◆ What the task asks
Reproduce every one of the following records verbatim, line for line.
- - - -
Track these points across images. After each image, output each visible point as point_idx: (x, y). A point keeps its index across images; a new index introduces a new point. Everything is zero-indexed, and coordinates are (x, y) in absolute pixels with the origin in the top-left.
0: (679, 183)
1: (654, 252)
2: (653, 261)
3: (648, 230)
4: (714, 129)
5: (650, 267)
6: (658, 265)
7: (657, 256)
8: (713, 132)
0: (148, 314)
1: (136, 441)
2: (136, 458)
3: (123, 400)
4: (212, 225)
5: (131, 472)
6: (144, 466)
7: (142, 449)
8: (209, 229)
- - - -
◆ Written answer
Track these points across images. After each image, output each visible point as point_idx: (x, y). A point keeps its index across images; a new index introduces a new point. Everything is zero-indexed, and coordinates are (x, y) in absolute pixels with the origin in the top-left.
0: (679, 183)
1: (654, 252)
2: (653, 261)
3: (648, 230)
4: (714, 129)
5: (650, 267)
6: (658, 265)
7: (657, 256)
8: (713, 132)
0: (148, 314)
1: (136, 441)
2: (136, 458)
3: (123, 400)
4: (212, 225)
5: (131, 472)
6: (144, 466)
7: (142, 449)
8: (209, 229)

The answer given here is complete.